**What the task requires:**
The finished copy must match the records exactly, except that it contains no pictures.

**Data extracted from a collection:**
>>>
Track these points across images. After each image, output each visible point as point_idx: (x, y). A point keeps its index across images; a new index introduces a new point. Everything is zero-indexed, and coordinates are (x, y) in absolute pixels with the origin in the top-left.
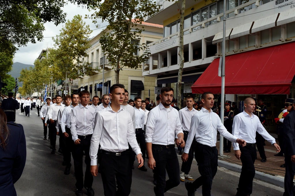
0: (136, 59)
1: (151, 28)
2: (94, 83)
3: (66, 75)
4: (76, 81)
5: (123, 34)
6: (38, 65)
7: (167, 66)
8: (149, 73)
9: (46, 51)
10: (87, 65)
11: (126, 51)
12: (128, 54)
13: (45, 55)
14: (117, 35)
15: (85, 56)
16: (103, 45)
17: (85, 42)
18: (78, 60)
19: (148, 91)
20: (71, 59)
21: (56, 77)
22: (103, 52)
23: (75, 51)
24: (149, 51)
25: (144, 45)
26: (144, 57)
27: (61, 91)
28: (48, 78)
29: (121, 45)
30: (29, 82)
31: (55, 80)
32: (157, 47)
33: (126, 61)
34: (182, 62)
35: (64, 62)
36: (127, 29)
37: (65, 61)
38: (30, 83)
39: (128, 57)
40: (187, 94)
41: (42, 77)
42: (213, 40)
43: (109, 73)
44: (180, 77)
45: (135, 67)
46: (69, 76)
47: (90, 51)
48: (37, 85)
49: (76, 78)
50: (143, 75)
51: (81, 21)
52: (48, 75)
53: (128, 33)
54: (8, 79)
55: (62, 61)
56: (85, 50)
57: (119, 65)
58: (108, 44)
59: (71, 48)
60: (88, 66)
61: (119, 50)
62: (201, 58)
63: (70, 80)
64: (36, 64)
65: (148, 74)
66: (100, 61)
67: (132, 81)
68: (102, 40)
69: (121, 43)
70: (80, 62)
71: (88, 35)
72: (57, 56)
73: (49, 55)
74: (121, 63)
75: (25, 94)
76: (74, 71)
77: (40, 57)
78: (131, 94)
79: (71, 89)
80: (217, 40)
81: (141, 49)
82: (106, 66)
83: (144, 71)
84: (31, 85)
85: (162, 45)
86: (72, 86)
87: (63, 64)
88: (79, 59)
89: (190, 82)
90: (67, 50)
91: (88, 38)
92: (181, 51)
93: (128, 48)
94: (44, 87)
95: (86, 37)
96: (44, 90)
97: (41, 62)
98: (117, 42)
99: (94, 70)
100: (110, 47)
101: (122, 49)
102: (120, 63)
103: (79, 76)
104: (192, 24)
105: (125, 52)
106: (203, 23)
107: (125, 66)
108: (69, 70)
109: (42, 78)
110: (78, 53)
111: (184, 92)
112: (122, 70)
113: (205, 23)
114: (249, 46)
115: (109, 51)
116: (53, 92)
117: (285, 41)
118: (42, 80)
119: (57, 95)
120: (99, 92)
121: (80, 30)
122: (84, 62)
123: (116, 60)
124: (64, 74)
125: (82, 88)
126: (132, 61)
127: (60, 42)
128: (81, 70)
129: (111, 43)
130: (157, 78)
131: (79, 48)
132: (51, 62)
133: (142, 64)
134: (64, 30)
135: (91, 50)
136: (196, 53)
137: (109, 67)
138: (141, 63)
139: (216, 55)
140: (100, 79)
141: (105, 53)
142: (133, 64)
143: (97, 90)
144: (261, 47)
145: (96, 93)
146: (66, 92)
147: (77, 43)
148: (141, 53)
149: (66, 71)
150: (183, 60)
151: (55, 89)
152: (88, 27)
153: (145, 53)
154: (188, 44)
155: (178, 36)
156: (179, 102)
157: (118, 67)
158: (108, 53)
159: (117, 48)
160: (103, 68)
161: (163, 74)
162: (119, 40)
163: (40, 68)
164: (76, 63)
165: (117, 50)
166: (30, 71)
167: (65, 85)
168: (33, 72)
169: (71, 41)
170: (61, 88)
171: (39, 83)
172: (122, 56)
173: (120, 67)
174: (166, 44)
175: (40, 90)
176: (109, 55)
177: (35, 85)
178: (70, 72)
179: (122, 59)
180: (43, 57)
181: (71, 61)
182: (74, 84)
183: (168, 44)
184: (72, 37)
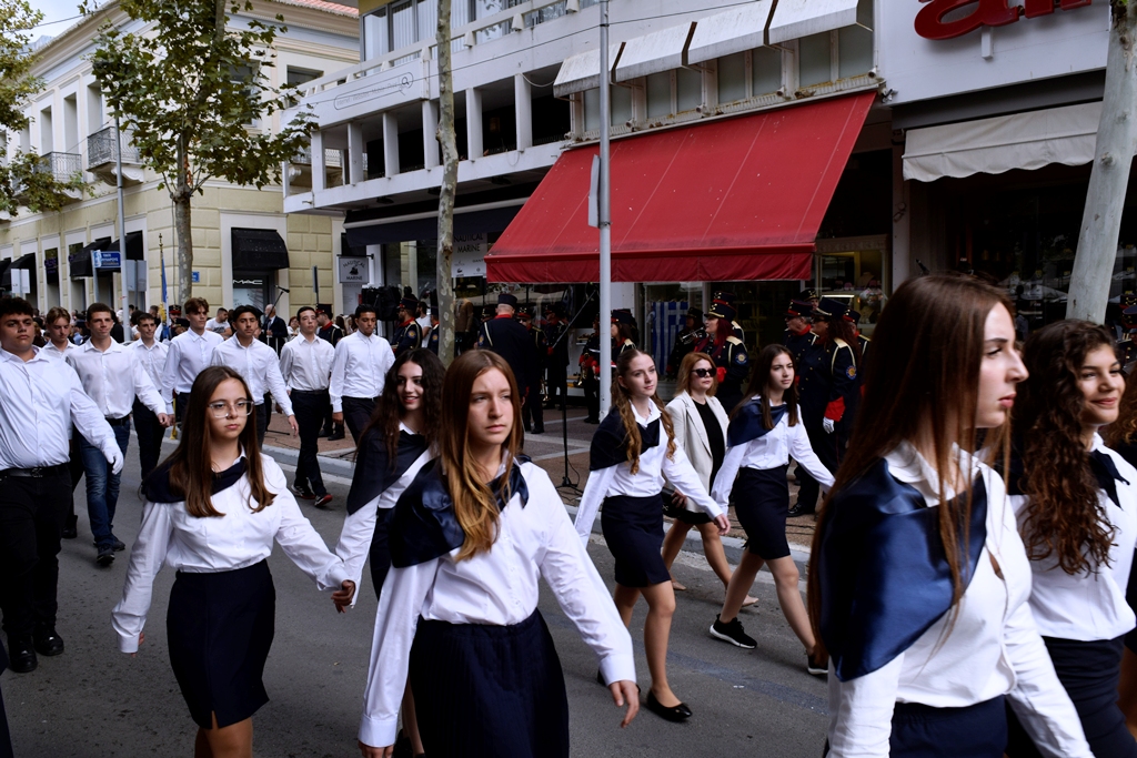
<<<
**Response area:**
Track these points across images. After each image, output each visible point as point_idx: (x, y). A point keeps its index across images; a new index introduces a new point. Everything is zero-indexed, and coordinates are (x, y) in absolute pixels with the origin in the top-left.
0: (136, 59)
1: (151, 28)
2: (94, 83)
3: (66, 75)
4: (76, 81)
5: (123, 34)
6: (38, 65)
7: (167, 66)
8: (149, 73)
9: (46, 51)
10: (87, 65)
11: (126, 51)
12: (128, 54)
13: (45, 55)
14: (117, 35)
15: (85, 56)
16: (103, 45)
17: (85, 42)
18: (78, 60)
19: (148, 91)
20: (71, 59)
21: (56, 77)
22: (103, 52)
23: (75, 51)
24: (149, 51)
25: (144, 45)
26: (144, 57)
27: (61, 91)
28: (48, 78)
29: (121, 45)
30: (29, 82)
31: (55, 80)
32: (157, 47)
33: (126, 61)
34: (182, 62)
35: (64, 62)
36: (127, 29)
37: (65, 61)
38: (30, 83)
39: (128, 57)
40: (187, 94)
41: (42, 77)
42: (213, 40)
43: (109, 73)
44: (180, 77)
45: (135, 67)
46: (69, 76)
47: (90, 51)
48: (37, 85)
49: (76, 78)
50: (143, 75)
51: (81, 21)
52: (48, 75)
53: (128, 33)
54: (8, 79)
55: (62, 61)
56: (85, 50)
57: (119, 65)
58: (108, 44)
59: (71, 48)
60: (88, 66)
61: (119, 50)
62: (201, 58)
63: (70, 80)
64: (36, 64)
65: (148, 74)
66: (100, 61)
67: (132, 81)
68: (102, 40)
69: (121, 43)
70: (80, 62)
71: (88, 35)
72: (57, 56)
73: (49, 55)
74: (121, 63)
75: (25, 94)
76: (74, 71)
77: (40, 57)
78: (131, 94)
79: (71, 89)
80: (217, 40)
81: (141, 49)
82: (106, 66)
83: (144, 71)
84: (31, 85)
85: (162, 45)
86: (72, 86)
87: (63, 64)
88: (79, 59)
89: (190, 82)
90: (67, 50)
91: (88, 38)
92: (181, 51)
93: (128, 48)
94: (44, 87)
95: (86, 37)
96: (44, 90)
97: (41, 62)
98: (117, 42)
99: (94, 70)
100: (110, 47)
101: (122, 49)
102: (120, 63)
103: (79, 76)
104: (192, 24)
105: (125, 52)
106: (203, 23)
107: (125, 66)
108: (69, 70)
109: (42, 78)
110: (78, 53)
111: (184, 92)
112: (122, 70)
113: (205, 23)
114: (249, 46)
115: (109, 51)
116: (53, 92)
117: (285, 41)
118: (42, 80)
119: (57, 95)
120: (99, 92)
121: (80, 30)
122: (84, 62)
123: (116, 60)
124: (64, 74)
125: (82, 88)
126: (132, 61)
127: (60, 42)
128: (81, 70)
129: (111, 43)
130: (157, 78)
131: (79, 48)
132: (51, 62)
133: (142, 64)
134: (64, 30)
135: (91, 50)
136: (196, 53)
137: (109, 67)
138: (141, 63)
139: (216, 55)
140: (100, 79)
141: (105, 53)
142: (133, 64)
143: (97, 90)
144: (261, 47)
145: (96, 93)
146: (66, 92)
147: (77, 43)
148: (141, 53)
149: (66, 71)
150: (183, 60)
151: (55, 89)
152: (88, 27)
153: (145, 53)
154: (188, 44)
155: (178, 36)
156: (179, 102)
157: (118, 67)
158: (108, 53)
159: (117, 48)
160: (103, 68)
161: (163, 74)
162: (119, 40)
163: (40, 68)
164: (76, 63)
165: (117, 50)
166: (30, 71)
167: (65, 85)
168: (33, 72)
169: (71, 41)
170: (61, 88)
171: (39, 83)
172: (122, 56)
173: (120, 67)
174: (166, 44)
175: (40, 90)
176: (109, 55)
177: (35, 85)
178: (70, 72)
179: (122, 59)
180: (43, 57)
181: (71, 61)
182: (74, 84)
183: (168, 44)
184: (72, 37)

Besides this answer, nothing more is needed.